Upon turning to feature filmmaking, Tsui was quickly typed as a member of the “New Wave” of young, iconoclastic directors. His debut film, The Butterfly Murders (1979), was an eccentric and technically challenging blend of wuxia, murder mystery and science fiction / fantasy elements. His second film, We’re Going to Eat You (1980), was an eccentric blend of cannibal horror, black comedy and martial arts.
Tsui’s third film, Dangerous Encounter of the First Kind (1980), put him beyond the pale. The thriller about delinquent youths on a bombing spree was nihilistic, grisly and pregnant with angry political subtext. Heavily censored by the British colonial government, it was released in 1981 in a drastically altered version titled Dangerous Encounter – 1st Kind. Unsurprisingly, it was not a financial success. However, it helped to make Tsui a darling of film critics who had coined the New Wave label and were hopeful for a more aesthetically daring cinema, more engaged with the realities of contemporary Hong Kong.

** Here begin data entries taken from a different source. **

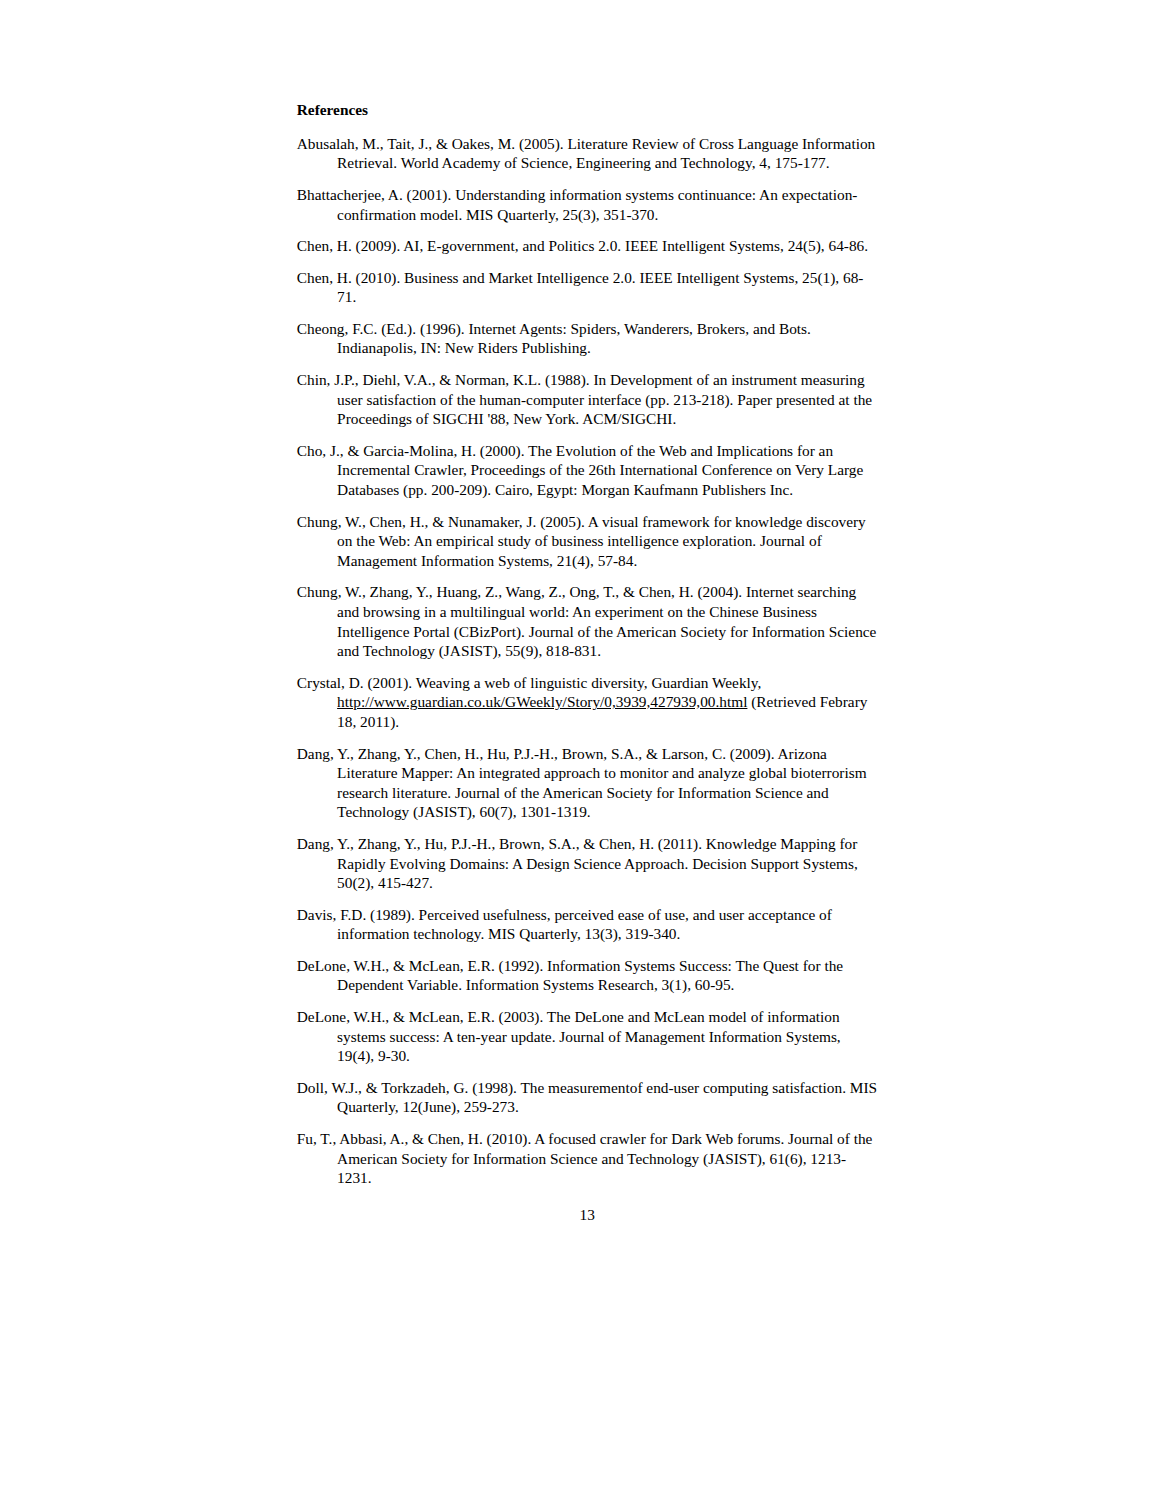References
Abusalah, M., Tait, J., & Oakes, M. (2005). Literature Review of Cross Language Information Retrieval. World Academy of Science, Engineering and Technology, 4, 175-177.
Bhattacherjee, A. (2001). Understanding information systems continuance: An expectation-confirmation model. MIS Quarterly, 25(3), 351-370.
Chen, H. (2009). AI, E-government, and Politics 2.0. IEEE Intelligent Systems, 24(5), 64-86.
Chen, H. (2010). Business and Market Intelligence 2.0. IEEE Intelligent Systems, 25(1), 68-71.
Cheong, F.C. (Ed.). (1996). Internet Agents: Spiders, Wanderers, Brokers, and Bots. Indianapolis, IN: New Riders Publishing.
Chin, J.P., Diehl, V.A., & Norman, K.L. (1988). In Development of an instrument measuring user satisfaction of the human-computer interface (pp. 213-218). Paper presented at the Proceedings of SIGCHI '88, New York. ACM/SIGCHI.
Cho, J., & Garcia-Molina, H. (2000). The Evolution of the Web and Implications for an Incremental Crawler, Proceedings of the 26th International Conference on Very Large Databases (pp. 200-209). Cairo, Egypt: Morgan Kaufmann Publishers Inc.
Chung, W., Chen, H., & Nunamaker, J. (2005). A visual framework for knowledge discovery on the Web: An empirical study of business intelligence exploration. Journal of Management Information Systems, 21(4), 57-84.
Chung, W., Zhang, Y., Huang, Z., Wang, Z., Ong, T., & Chen, H. (2004). Internet searching and browsing in a multilingual world: An experiment on the Chinese Business Intelligence Portal (CBizPort). Journal of the American Society for Information Science and Technology (JASIST), 55(9), 818-831.
Crystal, D. (2001). Weaving a web of linguistic diversity, Guardian Weekly, http://www.guardian.co.uk/GWeekly/Story/0,3939,427939,00.html (Retrieved Febrary 18, 2011).
Dang, Y., Zhang, Y., Chen, H., Hu, P.J.-H., Brown, S.A., & Larson, C. (2009). Arizona Literature Mapper: An integrated approach to monitor and analyze global bioterrorism research literature. Journal of the American Society for Information Science and Technology (JASIST), 60(7), 1301-1319.
Dang, Y., Zhang, Y., Hu, P.J.-H., Brown, S.A., & Chen, H. (2011). Knowledge Mapping for Rapidly Evolving Domains: A Design Science Approach. Decision Support Systems, 50(2), 415-427.
Davis, F.D. (1989). Perceived usefulness, perceived ease of use, and user acceptance of information technology. MIS Quarterly, 13(3), 319-340.
DeLone, W.H., & McLean, E.R. (1992). Information Systems Success: The Quest for the Dependent Variable. Information Systems Research, 3(1), 60-95.
DeLone, W.H., & McLean, E.R. (2003). The DeLone and McLean model of information systems success: A ten-year update. Journal of Management Information Systems, 19(4), 9-30.
Doll, W.J., & Torkzadeh, G. (1998). The measurementof end-user computing satisfaction. MIS Quarterly, 12(June), 259-273.
Fu, T., Abbasi, A., & Chen, H. (2010). A focused crawler for Dark Web forums. Journal of the American Society for Information Science and Technology (JASIST), 61(6), 1213-1231.
13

In 1983, Tsui directed the wuxia fantasy film Zu Warriors from the Magic Mountain (1983) for the studio Golden Harvest. Tsui imported Hollywood technicians to help create special effects whose number and complexity were unprecedented in Chinese-language cinema and remains preoccupied with pushing back the boundaries of the industry’s effects technology.

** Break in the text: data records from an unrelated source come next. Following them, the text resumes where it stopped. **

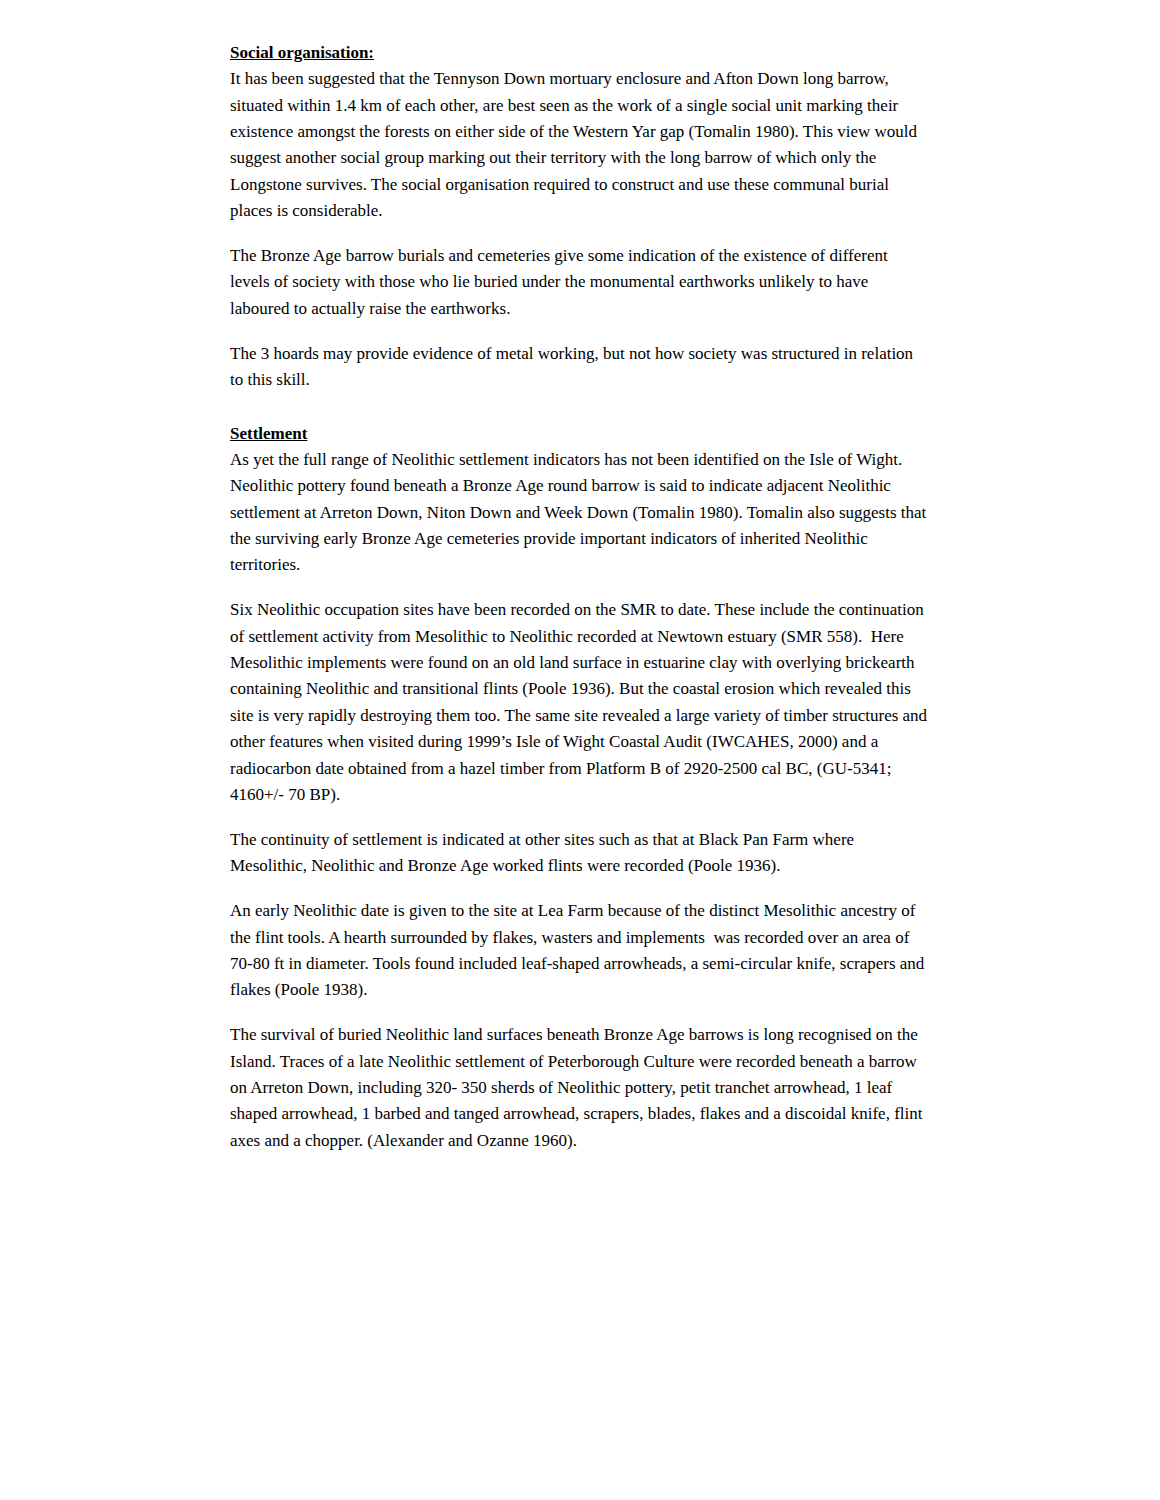Social organisation:
It has been suggested that the Tennyson Down mortuary enclosure and Afton Down long barrow, situated within 1.4 km of each other, are best seen as the work of a single social unit marking their existence amongst the forests on either side of the Western Yar gap (Tomalin 1980). This view would suggest another social group marking out their territory with the long barrow of which only the Longstone survives. The social organisation required to construct and use these communal burial places is considerable.
The Bronze Age barrow burials and cemeteries give some indication of the existence of different levels of society with those who lie buried under the monumental earthworks unlikely to have laboured to actually raise the earthworks.
The 3 hoards may provide evidence of metal working, but not how society was structured in relation to this skill.
Settlement
As yet the full range of Neolithic settlement indicators has not been identified on the Isle of Wight. Neolithic pottery found beneath a Bronze Age round barrow is said to indicate adjacent Neolithic settlement at Arreton Down, Niton Down and Week Down (Tomalin 1980). Tomalin also suggests that the surviving early Bronze Age cemeteries provide important indicators of inherited Neolithic territories.
Six Neolithic occupation sites have been recorded on the SMR to date. These include the continuation of settlement activity from Mesolithic to Neolithic recorded at Newtown estuary (SMR 558). Here Mesolithic implements were found on an old land surface in estuarine clay with overlying brickearth containing Neolithic and transitional flints (Poole 1936). But the coastal erosion which revealed this site is very rapidly destroying them too. The same site revealed a large variety of timber structures and other features when visited during 1999’s Isle of Wight Coastal Audit (IWCAHES, 2000) and a radiocarbon date obtained from a hazel timber from Platform B of 2920-2500 cal BC, (GU-5341; 4160+/- 70 BP).
The continuity of settlement is indicated at other sites such as that at Black Pan Farm where Mesolithic, Neolithic and Bronze Age worked flints were recorded (Poole 1936).
An early Neolithic date is given to the site at Lea Farm because of the distinct Mesolithic ancestry of the flint tools. A hearth surrounded by flakes, wasters and implements was recorded over an area of 70-80 ft in diameter. Tools found included leaf-shaped arrowheads, a semi-circular knife, scrapers and flakes (Poole 1938).
The survival of buried Neolithic land surfaces beneath Bronze Age barrows is long recognised on the Island. Traces of a late Neolithic settlement of Peterborough Culture were recorded beneath a barrow on Arreton Down, including 320- 350 sherds of Neolithic pottery, petit tranchet arrowhead, 1 leaf shaped arrowhead, 1 barbed and tanged arrowhead, scrapers, blades, flakes and a discoidal knife, flint axes and a chopper. (Alexander and Ozanne 1960).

In fact, Tsui’s “movie brat” nostalgia is one of the main ingredients in his work. He often resurrects and revises classic films and genres: the murder mystery in The Butterfly Murders (1979); the Shanghai musical comedy in Shanghai Blues (1985). Peking Opera Blues (1986) plays with and pays tribute to the traditions of the Peking opera that his mother took him to see as a small boy and which had such a strong influence on Hong Kong action cinema.
The pattern is also seen in perhaps Tsui’s most successful work to date, the Once Upon a Time in China film series (1991–97). This series is the clearest expression in his oeuvre of Tsui’s Chinese nationalism and his passionate engagement with the upheavals of Chinese history, particularly in the face of Western power and influence.

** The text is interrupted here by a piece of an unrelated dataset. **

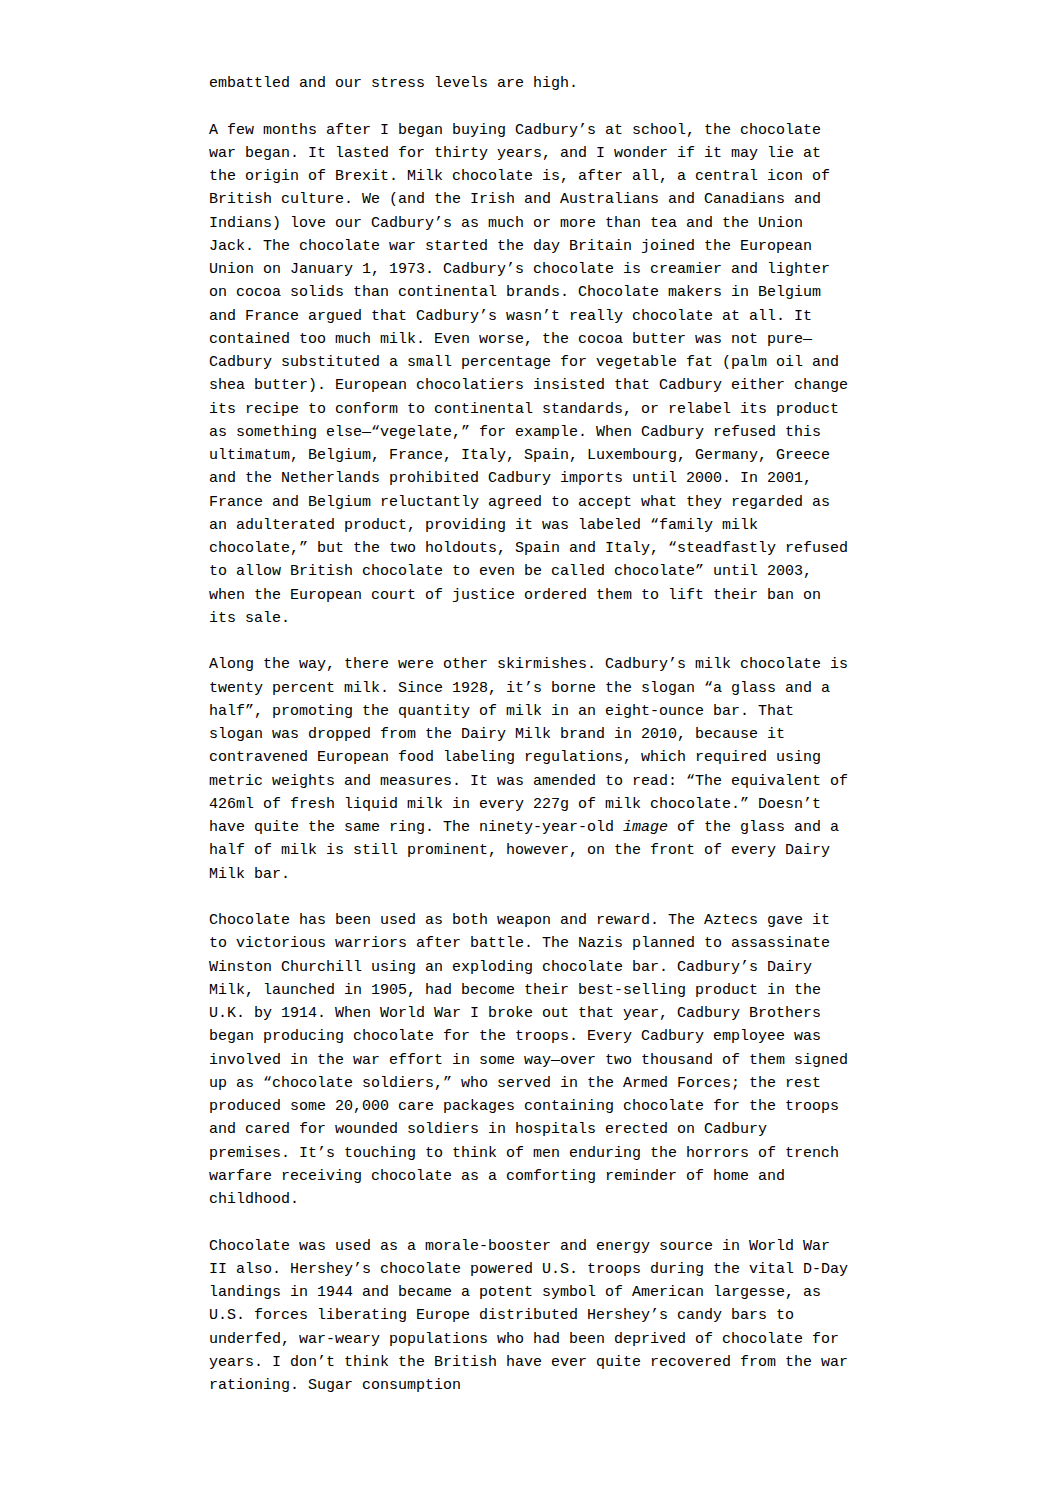embattled and our stress levels are high.
A few months after I began buying Cadbury’s at school, the chocolate war began. It lasted for thirty years, and I wonder if it may lie at the origin of Brexit. Milk chocolate is, after all, a central icon of British culture. We (and the Irish and Australians and Canadians and Indians) love our Cadbury’s as much or more than tea and the Union Jack. The chocolate war started the day Britain joined the European Union on January 1, 1973. Cadbury’s chocolate is creamier and lighter on cocoa solids than continental brands. Chocolate makers in Belgium and France argued that Cadbury’s wasn’t really chocolate at all. It contained too much milk. Even worse, the cocoa butter was not pure—Cadbury substituted a small percentage for vegetable fat (palm oil and shea butter). European chocolatiers insisted that Cadbury either change its recipe to conform to continental standards, or relabel its product as something else—“vegelate,” for example. When Cadbury refused this ultimatum, Belgium, France, Italy, Spain, Luxembourg, Germany, Greece and the Netherlands prohibited Cadbury imports until 2000. In 2001, France and Belgium reluctantly agreed to accept what they regarded as an adulterated product, providing it was labeled “family milk chocolate,” but the two holdouts, Spain and Italy, “steadfastly refused to allow British chocolate to even be called chocolate” until 2003, when the European court of justice ordered them to lift their ban on its sale.
Along the way, there were other skirmishes. Cadbury’s milk chocolate is twenty percent milk. Since 1928, it’s borne the slogan “a glass and a half”, promoting the quantity of milk in an eight-ounce bar. That slogan was dropped from the Dairy Milk brand in 2010, because it contravened European food labeling regulations, which required using metric weights and measures. It was amended to read: “The equivalent of 426ml of fresh liquid milk in every 227g of milk chocolate.” Doesn’t have quite the same ring. The ninety-year-old image of the glass and a half of milk is still prominent, however, on the front of every Dairy Milk bar.
Chocolate has been used as both weapon and reward. The Aztecs gave it to victorious warriors after battle. The Nazis planned to assassinate Winston Churchill using an exploding chocolate bar. Cadbury’s Dairy Milk, launched in 1905, had become their best-selling product in the U.K. by 1914. When World War I broke out that year, Cadbury Brothers began producing chocolate for the troops. Every Cadbury employee was involved in the war effort in some way—over two thousand of them signed up as “chocolate soldiers,” who served in the Armed Forces; the rest produced some 20,000 care packages containing chocolate for the troops and cared for wounded soldiers in hospitals erected on Cadbury premises. It’s touching to think of men enduring the horrors of trench warfare receiving chocolate as a comforting reminder of home and childhood.
Chocolate was used as a morale-booster and energy source in World War II also. Hershey’s chocolate powered U.S. troops during the vital D-Day landings in 1944 and became a potent symbol of American largesse, as U.S. forces liberating Europe distributed Hershey’s candy bars to underfed, war-weary populations who had been deprived of chocolate for years. I don’t think the British have ever quite recovered from the war rationing. Sugar consumption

Tsui returned to directing at home in 2000 after not having made a local film since 1996. Time and Tide (2000) and The Legend of Zu (2001) were action extravaganzas with lavish computer-generated imagery that gained cult admirers but no mass success.—Wiki
♦ Tsui Hark and Ziyi were both awarded during 1999 Cineasia Awards Ceremony. It’s the only time they were photographed together, Ziyi didn’t attend any promotional event for The Legend of Zu.